Text shown
Start of Block
Great xUnit Test Suites: the Pre-TDD Conversation

A Burning Issue

We interrupt the current blog thread (the “E” word series) to bring you a burning issue. Well, burning for me, anyway.

I have been working with some other Pillar programmers on systems for helping not-yet-agile programmers learn some best practices. And while many of us in the industry are accustomed to coaching, mentoring, training, and otherwise cajoling people to attempt TDD specifically as a practice, I recently have begun to suspect that in fact, that’s a poor place to start the conversation.

TDD is all about how you get a good design, and good tests as specifications, and most critically to my mind, a great xUnit test suite for its regression protection. But what is a great xUnit test suite? What does that look like?

I have been finding (but not grokking until recently) that before I can have a TDD conversation with anyone, I really have to have a good conversation about the characteristics and value of a great xUnit suite.

Characteristics of a Great xUnit Test Suite

So when I come across a fresh codebase (I mean fresh to me — it might actually be quite rotten), these are the things I want to see in the xUnit tests. In future posts, I can give these more discussion, and perhaps include code snippets, but for today, it’s just a list:

  • Code coverage is no lower than 85%. (Note: As important as code coverage is — especially for teams new to xUnit best practices — it can be a dangerous narcotic. It can hide bigger problems. It is possible to have a test suite that provides 100% coverage that is about 100% crappy. People do things like comment out all assertions except assertNotNull(blah), and make other poor choices when under pressure to (A) keep the coverage rates up, and (B) get the features out the door.)
  • As much of the testing as possible is accomplished by “isolation tests”; small unit tests that run entirely in memory, with no dependencies on file systems, networks, databases, or other external resources. This is Mike Feathers’ definition of a unit test. This level of isolation (and the execution speed that goes with it) in turn depend on proper use of static and dynamic mocks. That in turn depends on dependency injection, which in turn depends on people knowing enough OO to code to interfaces.
End of Block
Information shown
Start of Block
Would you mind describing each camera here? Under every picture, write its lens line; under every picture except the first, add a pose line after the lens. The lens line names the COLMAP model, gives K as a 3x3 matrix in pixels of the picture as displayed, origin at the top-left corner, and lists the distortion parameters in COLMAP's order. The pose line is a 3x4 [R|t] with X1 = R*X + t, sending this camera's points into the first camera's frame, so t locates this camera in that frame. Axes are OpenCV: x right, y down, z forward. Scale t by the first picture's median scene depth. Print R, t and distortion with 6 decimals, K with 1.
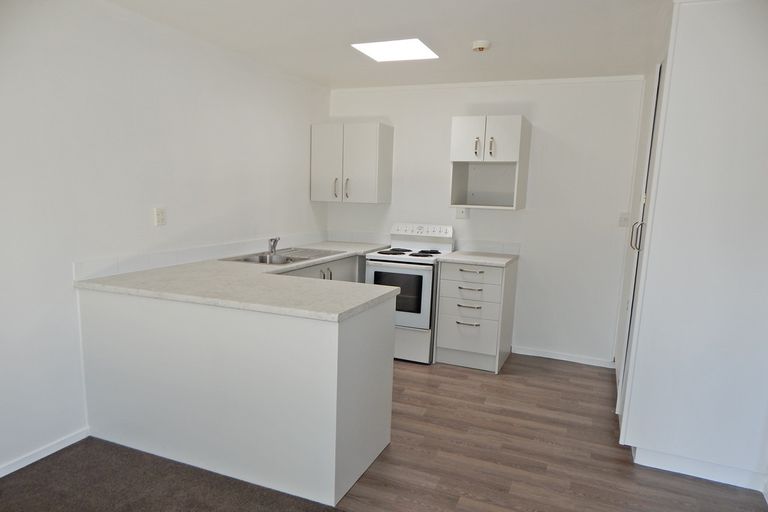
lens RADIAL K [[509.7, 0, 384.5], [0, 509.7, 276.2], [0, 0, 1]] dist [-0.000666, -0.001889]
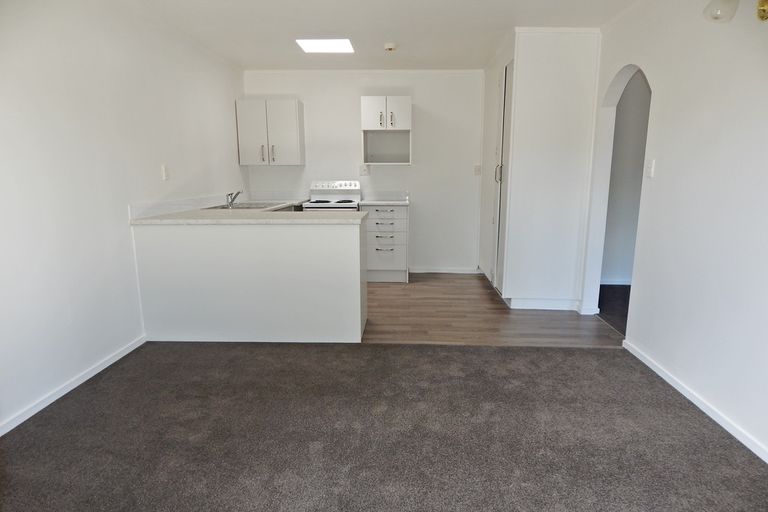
End of Block
Activity
Continue the post about great xUnit test suites, picking up after its final sentence.

Response to the exercise
  • Speaking of execution speed: isolation test suites should average no more than 0.5 seconds per test, on a crappy machine. If everything really is in memory, it’s pretty common to get speeds of more like 100 isolation tests per second.
  • The suite also includes end-to-end tests, “collaboration tests,” and other tests that are more real-world than isolation tests, include less or no mocking, and take longer to set up and run. These tests do talk to real databases, real networks, and perhaps completely external systems through various APIs.
  • The isolation tests and non-isolation tests are separate from each other (separate source folders, to my mind), so that they can easily be run separately by developers, and by a CI server. As projects grow, the speed of their non-isolation suites slows. Because we don’t want to discourage programmers from running isolation test suites frequently, we want to keep the isolation test execution speed fast. We also want to keep the build nice and fast. So we want to be able to run slower non-isolation suites separately, and perhaps less frequently. So if the slow tests run slowly enough, we may not make them part of each CI build, but instead run them every few hours, or overnight, in a separate CI target.
  • Each test method involves only one cycle of Arrange/Act/Assert (setup and instantiation, getting to the testable state, and verifying that state).
  • Each isolation test method isolates a thin slice of system behavior. One industry term for this (proposed by Industrial Logic) is “micro-tests.”
  • Average length of test methods is under 20 lines, ideally fewer than 10 lines.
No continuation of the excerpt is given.